At the same time, in later years, it felt like the luster was waning, and in 2008, the luster was not even present.

It’s hard to have an exciting event when the sanctioning body had caution flags every 11 laps just to ensure cars would not blow tires.  That took away a lot of the prestige of the race, and it took nearly 365 days, and multiple test sessions with several drivers, to try and get that back.  By then, the damage had been done since the huge crowd that would pack every corner of the track was suddenly not as large.  Try as they might, it just did not have the same feeling.

The track became for one season the final race to decide the playoffs, and even then, it did not work as well as they hoped.  Maybe the larger, and at that time Gen-6, car still wasn’t good on the flat track that it was.

Last year, just to change things up, rather than go 2.5-miles around, they reduced the distance, changed directions, and would see the cars go left and right.

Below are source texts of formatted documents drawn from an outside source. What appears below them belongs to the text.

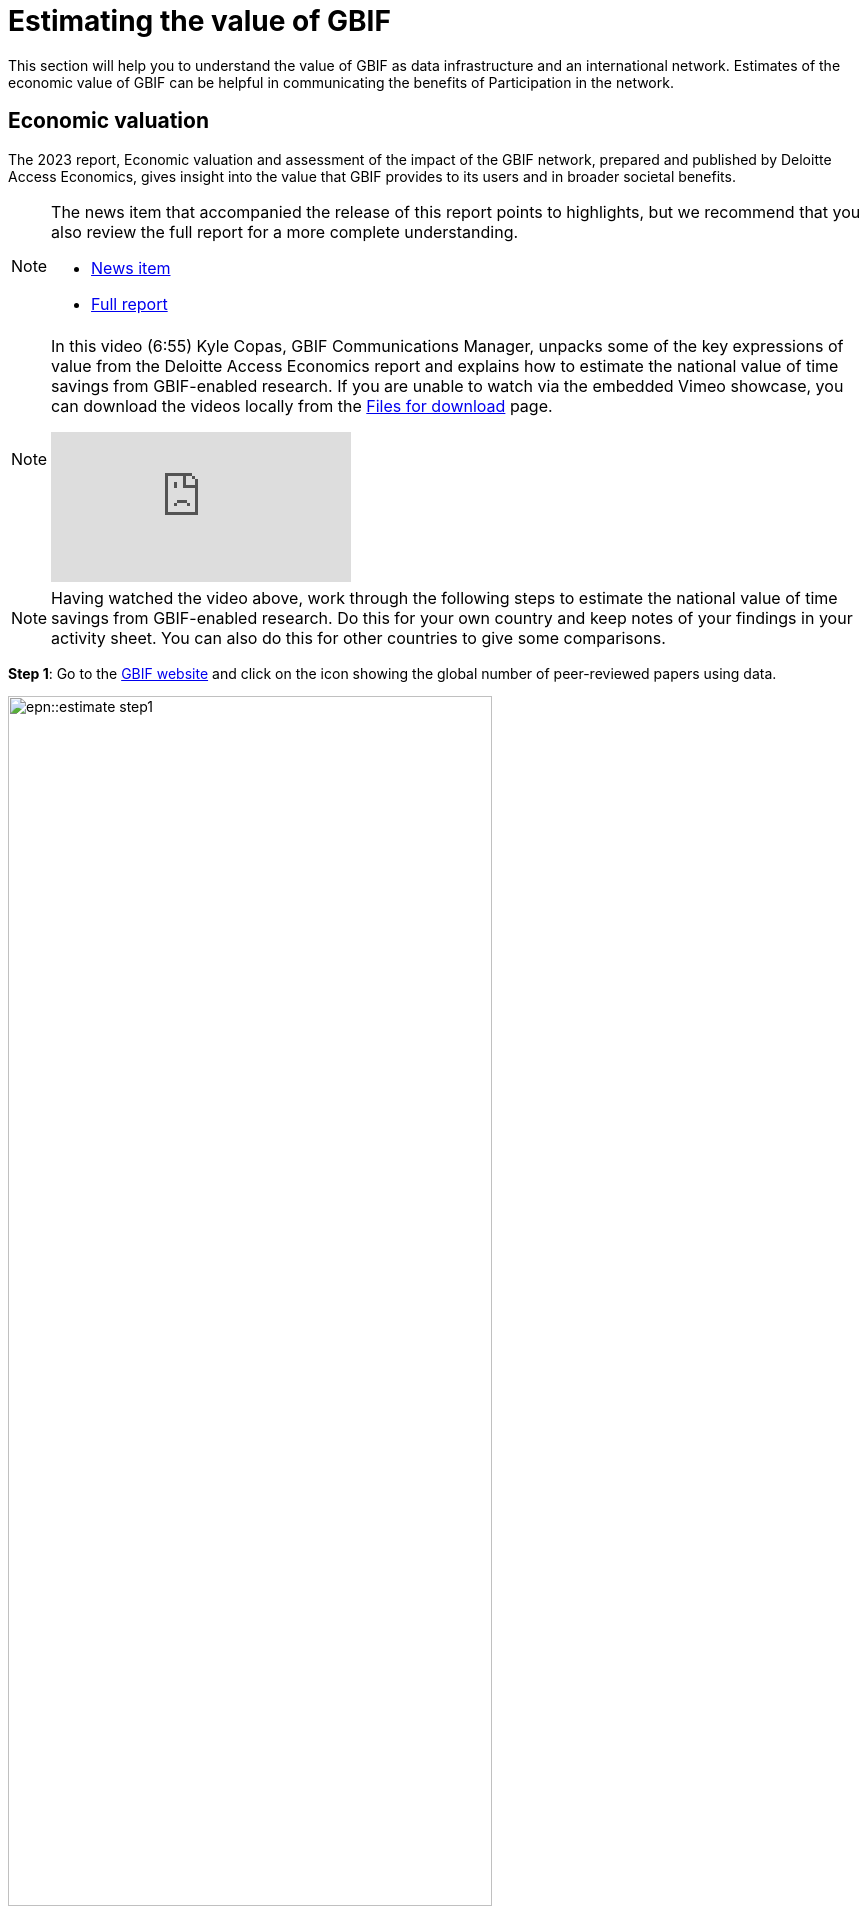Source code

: = Estimating the value of GBIF

This section will help you to understand the value of GBIF as data infrastructure and an international network. Estimates of the economic value of GBIF can be helpful in communicating the benefits of Participation in the network.

== Economic valuation

The 2023 report, Economic valuation and assessment of the impact of the GBIF network, prepared and published by Deloitte Access Economics, gives insight into the value that GBIF provides to its users and in broader societal benefits. 

[NOTE.documentation]
====
The news item that accompanied the release of this report points to highlights, but we recommend that you also review the full report for a more complete understanding.

* https://www.gbif.org/news/5WZThcL928vmPnSvrGhZfE/report-reveals-return-on-investments-in-gbif[News item^] 
* https://www.deloitte.com/au/en/services/economics/perspectives/total-economic-value-open-access-database-living-world.html[Full report^] 
====

[NOTE.presentation]
====
In this video (6:55) Kyle Copas, GBIF Communications Manager, unpacks some of the key expressions of value from the Deloitte Access Economics report and explains how to estimate the national value of time savings from GBIF-enabled research. If you are unable to watch via the embedded Vimeo showcase, you can download the videos locally from the xref:downloads.adoc[Files for download] page.

[.responsive-video]
video::865685244[vimeo]
====

[NOTE.activity]
====
Having watched the video above, work through the following steps to estimate the national value of time savings from GBIF-enabled research. Do this for your own country and keep notes of your findings in your activity sheet. You can also do this for other countries to give some comparisons.
====

*Step 1*: Go to the https://www.gbif.org/[GBIF website] and click on the icon showing the global number of peer-reviewed papers using data.

image::epn::estimate-step1.png[align=left],height=75%,width=75%]

&nbsp;

*Step 2*:  You are now looking at literature filtered by “Literature type” = “Journal article” and “Relevance” = “GBIF used”. This means you are seeing a list of all tracked examples of journal articles that cite the use of GBIF-mediated data. 

image::epn::estimate-step2.png[align=left],height=75%,width=75%]

&nbsp;

*Step 3*: Using the filter “Country or area of researcher”, filter these results to your own country. You are now seeing all tracked examples of journal articles that cite the use of GBIF-mediated data for 
which at least one of the authors is affiliated with an institution from your country.

image::epn::estimate-step3.png[align=left],height=75%,width=75%]

&nbsp;

*Step 4*: Using the filter “Year of publication”, filter the results to only show publications from one full year. You are now seeing all tracked examples of journal articles that cite the use of GBIF-mediated data for which at least one of the authors is affiliated with an institution from your country from a single year. Enter this value into the column in your activity sheet.

image::epn::estimate-step4.png[align=left],height=75%,width=75%]

&nbsp;

*Step 5*: Estimate the hourly wage for a researcher or data scientist in your country. Keep note of this value and the currency in your activity sheet.

*Step 6*: Apply the formula explained in the video to calculate the estimated value of research time saved by GBIF for the year and keep note of the result in your activity sheet.

image::epn::estimate-step6.png[align=left],height=75%,width=75%]

&nbsp;

*Step 7*: Consider what this figure means and how it could be used to communicate the value of GBIF Participation.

What did we see…hard racing, a corner that shot cars up in the air like a Nerf gun, torn up cars, and a winner that with two laps to go was running third and got the win after one car got spun out by a car that was being penalized for cutting the course and then intentionally spinning said driver while under penalty.  Everyone follow that?

Deciding to go on the road course that had seen more of an F1 and Indy car usage made it different, exciting, and provided some unexpected moments.  But it is still taking time to understand the identity that Indy is trying to establish.  The oval waned in years, changing when it was run didn’t help, and now running the road course now has some wanting the oval back.

What is it that Indy and NASCAR want?

Guess we will never know.  Is the road course the right move, or do we need a year of seeing the NextGen car on the oval to decide?  We just have to dust off this weekend’s action to see what happens.  Let’s kiss those bricks.